Keep in mind that the 10 percent early withdrawal penalty is just that – a penalty. You are required to pay the 10 percent in addition to the normal income tax that you are required to pay upon the withdrawal of funds from a 401K. This is a severe penalty, designed to discourage people from making early withdrawals.

Medical Hardship And Other Exceptions

If your medical bills exceed 7.5 percent of your adjusted gross income (AGI) then you may be able to withdraw some funds from your 401K to pay for medical expenses without suffering an early withdrawal penalty, although 20 percent will still be held back for possible income tax purposes.

If the person whose name is on the account dies before turning 59 ½ then funds may be withdrawn from the account with no early withdrawal penalty.

If the person whose name is on the account is permanently disabled then he or she may be able to withdraw from a 401K with no early withdrawal penalties.

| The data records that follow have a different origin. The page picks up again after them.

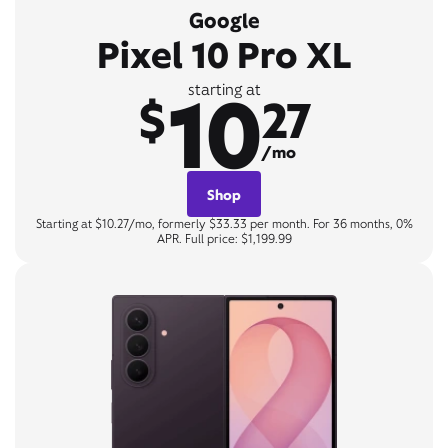
Google
Pixel 10 Pro XL
10
starting at
$
27
/mo
Shop
Starting at $10.27/mo, formerly $33.33 per month. For 36 months, 0%
APR. Full price: $1,199.99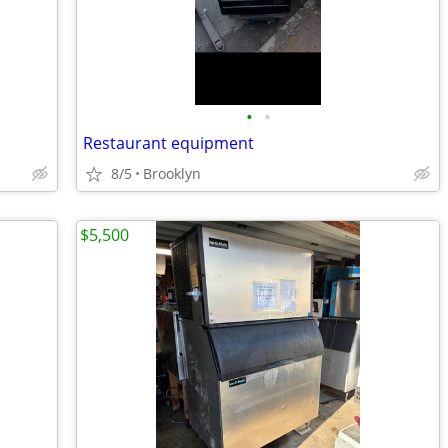
•
•
Restaurant equipment
8/5
Brooklyn
$5,500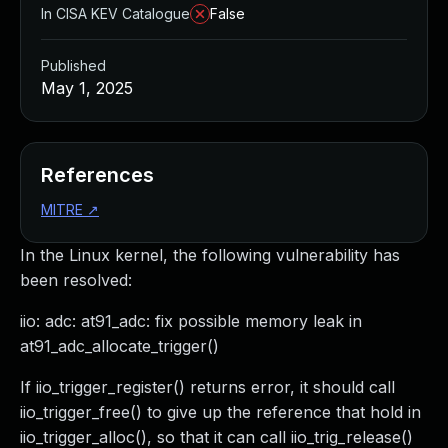
In CISA KEV Catalogue
False
Published
May 1, 2025
References
MITRE
↗
In the Linux kernel, the following vulnerability has
been resolved:
iio: adc: at91_adc: fix possible memory leak in
at91_adc_allocate_trigger()
If iio_trigger_register() returns error, it should call
iio_trigger_free() to give up the reference that hold in
iio_trigger_alloc(), so that it can call iio_trig_release()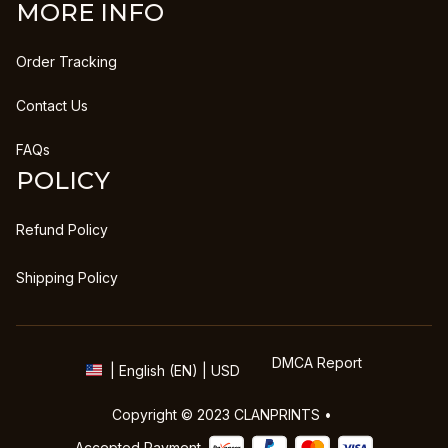
MORE INFO
Order Tracking
Contact Us
FAQs
POLICY
Refund Policy
Shipping Policy
DMCA Report
| English (EN) | USD
Copyright © 2023 
CLANPRINTS
 • 
Accepted Payment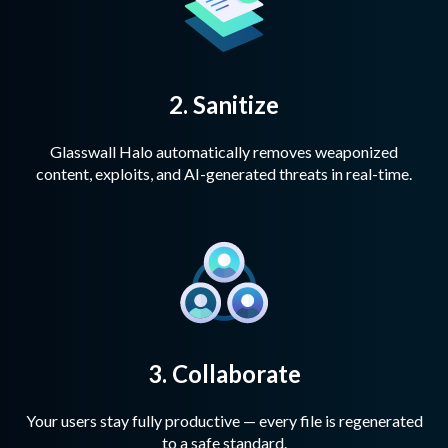
2. Sanitize
Glasswall Halo automatically removes weaponized
content, exploits, and AI-generated threats in real-time.
3. Collaborate
Your users stay fully productive — every file is regenerated
to a safe standard.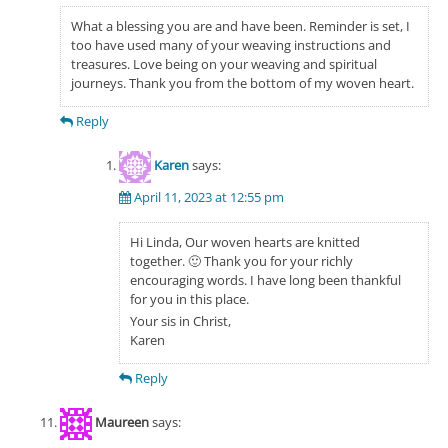
What a blessing you are and have been. Reminder is set, I
too have used many of your weaving instructions and
treasures. Love being on your weaving and spiritual
journeys. Thank you from the bottom of my woven heart.
Reply
Karen
says:
April 11, 2023 at 12:55 pm
Hi Linda, Our woven hearts are knitted
together. 🙂 Thank you for your richly
encouraging words. I have long been thankful
for you in this place.
Your sis in Christ,
Karen
Reply
Maureen
says: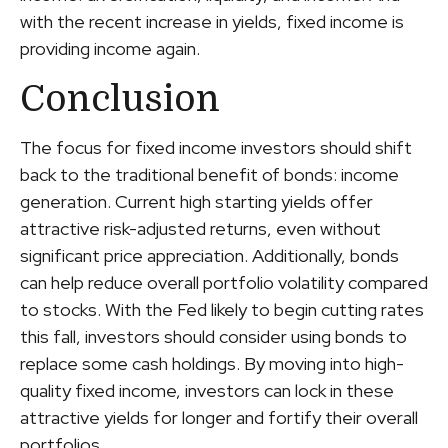
with the recent increase in yields, fixed income is
providing income again.
Conclusion
The focus for fixed income investors should shift
back to the traditional benefit of bonds: income
generation. Current high starting yields offer
attractive risk-adjusted returns, even without
significant price appreciation. Additionally, bonds
can help reduce overall portfolio volatility compared
to stocks. With the Fed likely to begin cutting rates
this fall, investors should consider using bonds to
replace some cash holdings. By moving into high-
quality fixed income, investors can lock in these
attractive yields for longer and fortify their overall
portfolios.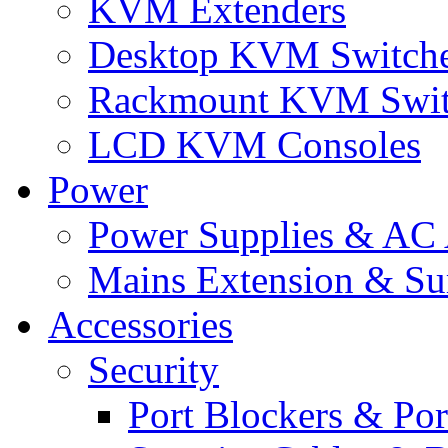
KVM Extenders
Desktop KVM Switch
Rackmount KVM Swit
LCD KVM Consoles
Power
Power Supplies & AC 
Mains Extension & Sur
Accessories
Security
Port Blockers & Por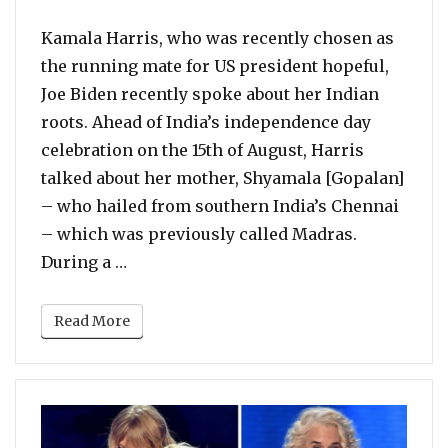
Kamala Harris, who was recently chosen as
the running mate for US president hopeful,
Joe Biden recently spoke about her Indian
roots. Ahead of India’s independence day
celebration on the 15th of August, Harris
talked about her mother, Shyamala [Gopalan]
– who hailed from southern India’s Chennai
– which was previously called Madras.
“Kamala Harris Talks About Her Half In
During a …
Read More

It is also possible to set up what are known as “substantially equal payments” out of your 401K over your lifetime. It is recommended that you consult with a tax or 401K expert before setting up any “substantially equal payments” to yourself out of your 401K in order to minimize the possibility of a mistake being made.

Court Ordered Withdrawal

If you divorce or are involved in certain other types of litigation a judge may order that finds in your 401K be dispersed. Funds dispersed under court order are not subject to the 10 percent early withdrawal penalty, but they are still considered taxable income and may be subject to the 20 percent back-up withholding.


If you retire from the workforce after you reach your 55th birthday you may withdraw funds from your 401K retirement fund without the 10 percent penalty, but you are still subject to the 20 percent back-up withholding for income tax purposes.


If you leave one job and go to another you may withdraw all of your finds from one 401K without penalty and without back-up withholding so long as all of the funds are deposited into another 401K with your new employer within 60 days.


Individuals are only allowed to contribute a certain amount of tax-deferred income to their 401K each year.  However, individuals are allowed to make extra contributions of non-tax-deferred money if they choose.  If you have made contributions that were already subject to income tax, then you may withdraw those funds from your account at any time with no prepayment penalty and no tax is due on those funds (since all tax was already paid at the time the funds were deposited).

Get Professional Advice

401Ks can be complex and their eventual outcome can be vital to your retirement.  Therefore it is highly recommended that anyone setting up a 401K consult with an attorney or tax advisor or licensed investment advisor who is knowledgeable in this field in order to insure that there will be no negative surprises when it comes time for you to retire.